En 1928, Cheng Tcheng publia en français un ouvrage intitulé Ma Mère, qui évoque son enfance et les cruelles traditions chinoises à l’égard des femmes. Paul Valéry, qu’il avait connu à Sète, sa ville natale, jugea cet ouvrage digne d’être accueilli dans Commerce, la prestigieuse revue qu’il dirigeait en collaboration ; le premier chapitre parut donc dans la livraison du printemps, précédé d’un article de Valéry en personne (« Préface au livre d’un Chinois ») qui répondait au contenu de la conférence de 1926 et abordait la question des rapports Orient-Occident. Ainsi, Cheng Tcheng a-t-il fourni à Valéry l’occasion de préciser son orientalisme.
Après un séjour à Paris où il enseigna, il continua de fréquenter notamment la revue du docteur Perrot Plus loin (Paris, 1925-1939). Le 22 mars 1935, lors du banquet de la revue Plus loin, il fit une conférence sur les paysans chinois (retranscrite dans le n°122, juin 1935 de Plus Loin). Lors du banquet du 25 juin 1937, il fit un exposé sur « la Chine agricole » (retranscrit dans le n°149, septembre 1937 et signé Tchang Tien Ya).
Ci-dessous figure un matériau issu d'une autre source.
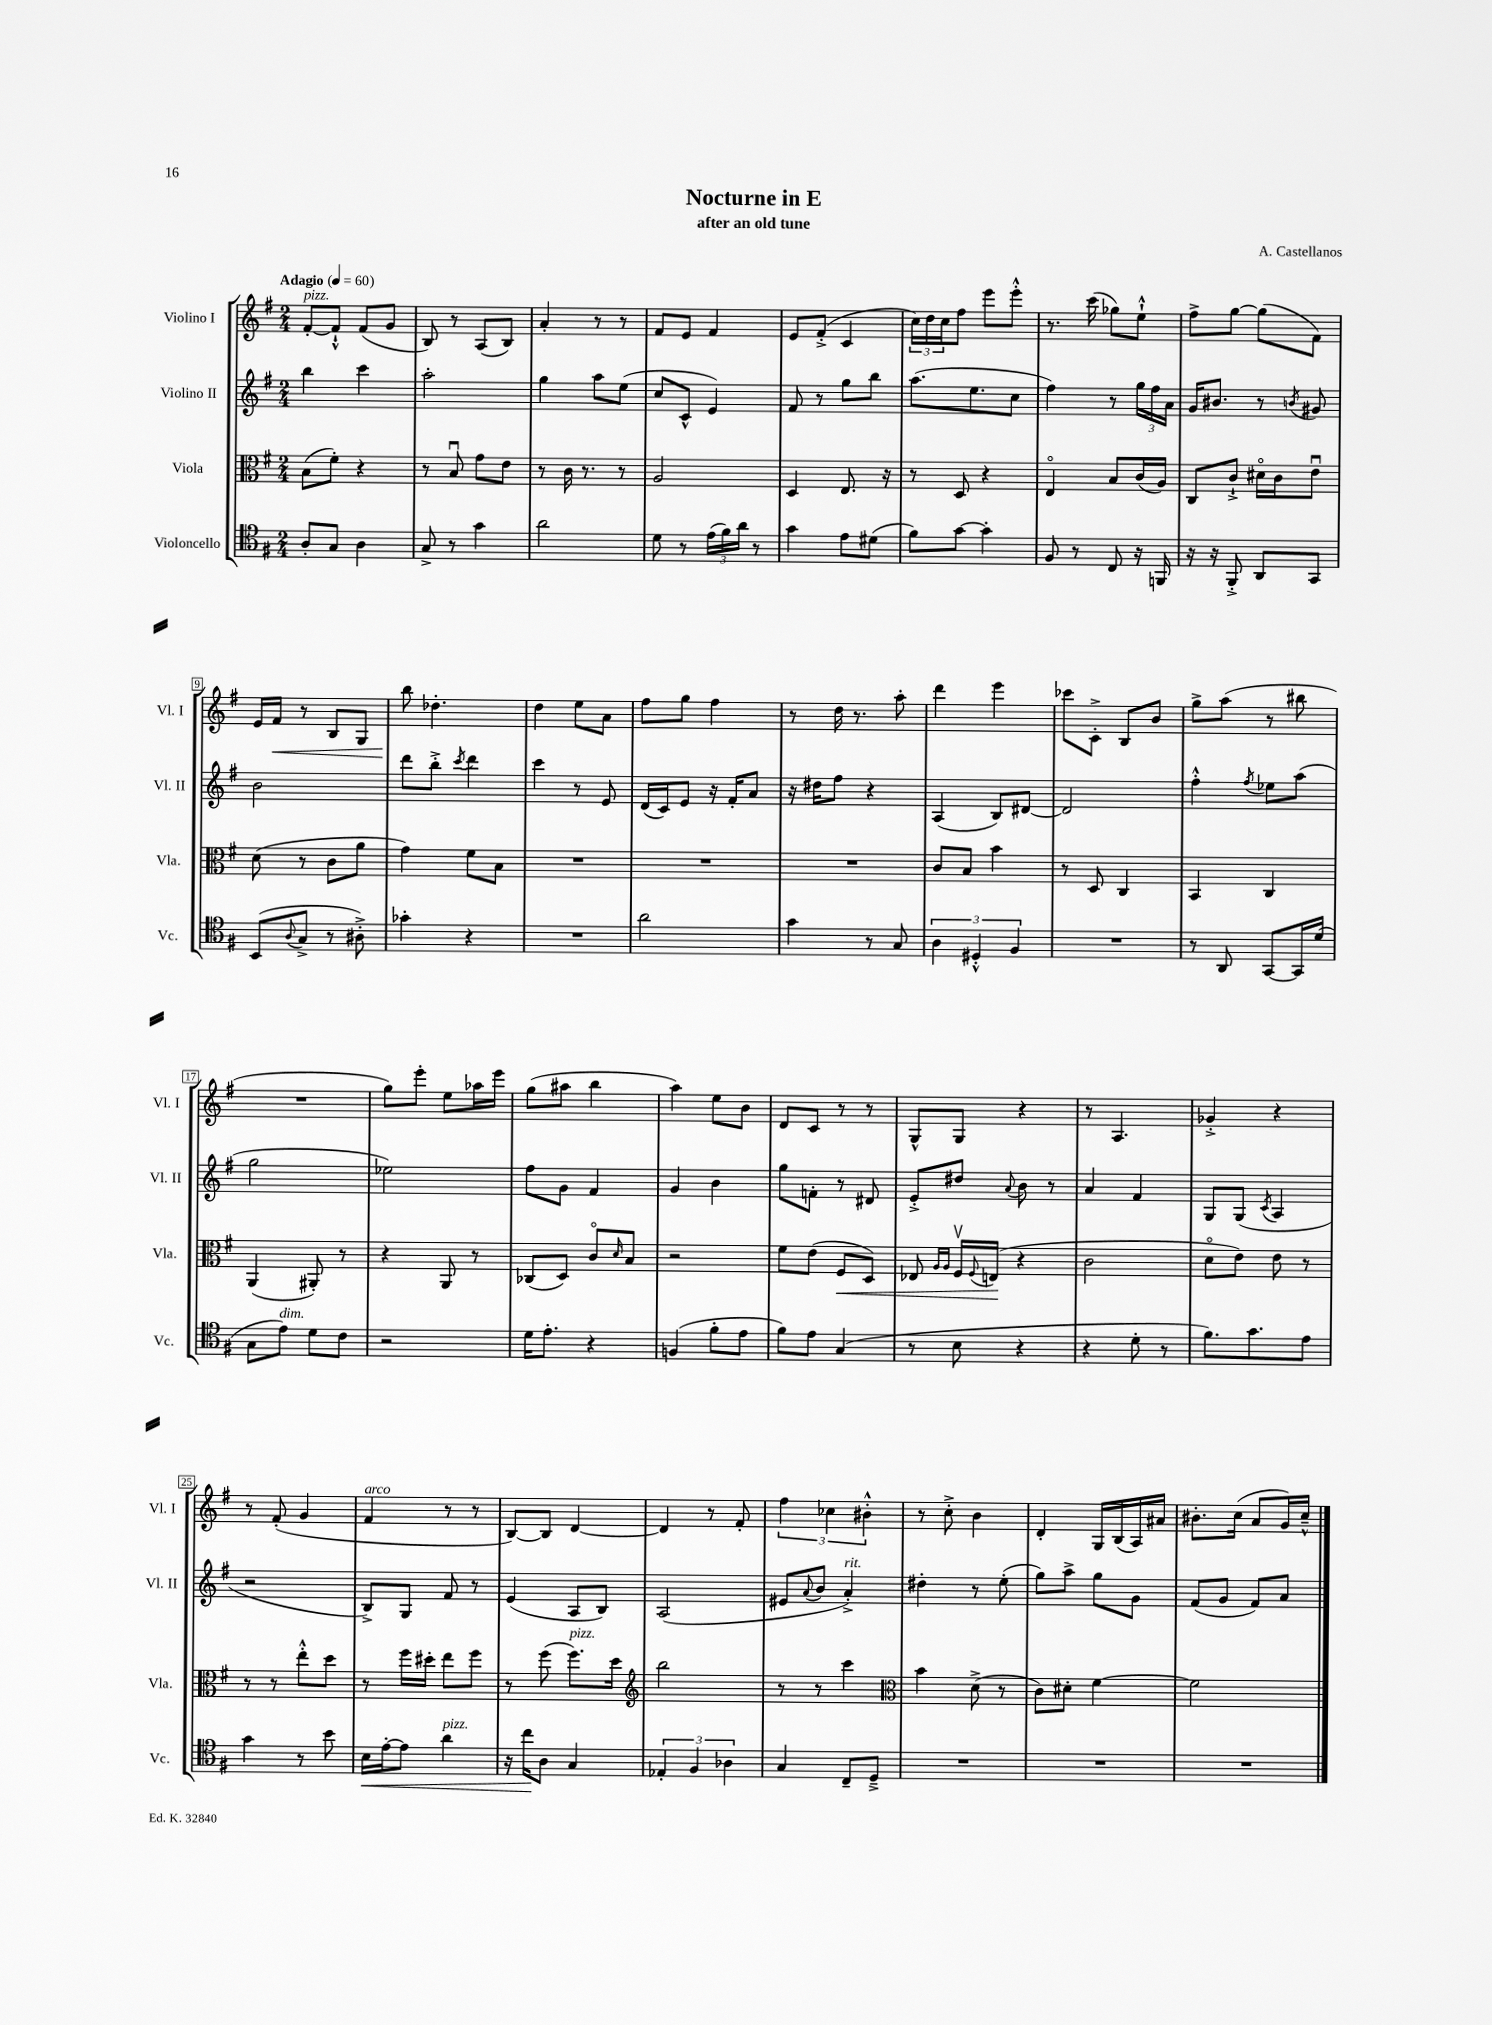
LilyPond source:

Puis Cheng Tcheng rentra en Chine et donna des cours à l’Université. Pendant la guerre contre le Japon, il aurait été responsable politique de la 19e armée.
En 1945, à Taïwan, il fut chargé d’organiser l’université. Mais, en 1949, cette île devint le bastion des nationalistes et Cheng Tcheng, accusé de communisme, fut chassé de l’université et placé en résidence surveillée, puis libéré.
En 1965, on le retrouve aux États-Unis chez sa fille. Il séjourna ensuite en France et rentra en Chine en 1978. En 1985, il reçut la Légion d’honneur à l’ambassade de France à Pékin. Il revint en France, à Montpellier et à Paris, en 1944 et à Sète en 1995.
Cheng Tcheng est décédé à Pékin début janvier 1997.
Oeuvre : La Chine pacifique, (slnd, 1926 ou 1927). — Ma Mère (1er chapitre) dans Commerce, printemps 1928, cahier XV. — Orient 1. Vers l’unité 1. Ma Mère (préface de Paul Valéry, de l’Académie française), Éditions Victor Attinger, Paris-Neufchâtel, 1928 ; Orient 3. Vers l’unité 2. Ma Mère et moi à travers la première révolution chinoise, id., 1929 (réédité Éditions de l’Entente, 1975). — Poèmes 1966-1979, Festival du film chinois de Montpellier-Climats, 1995.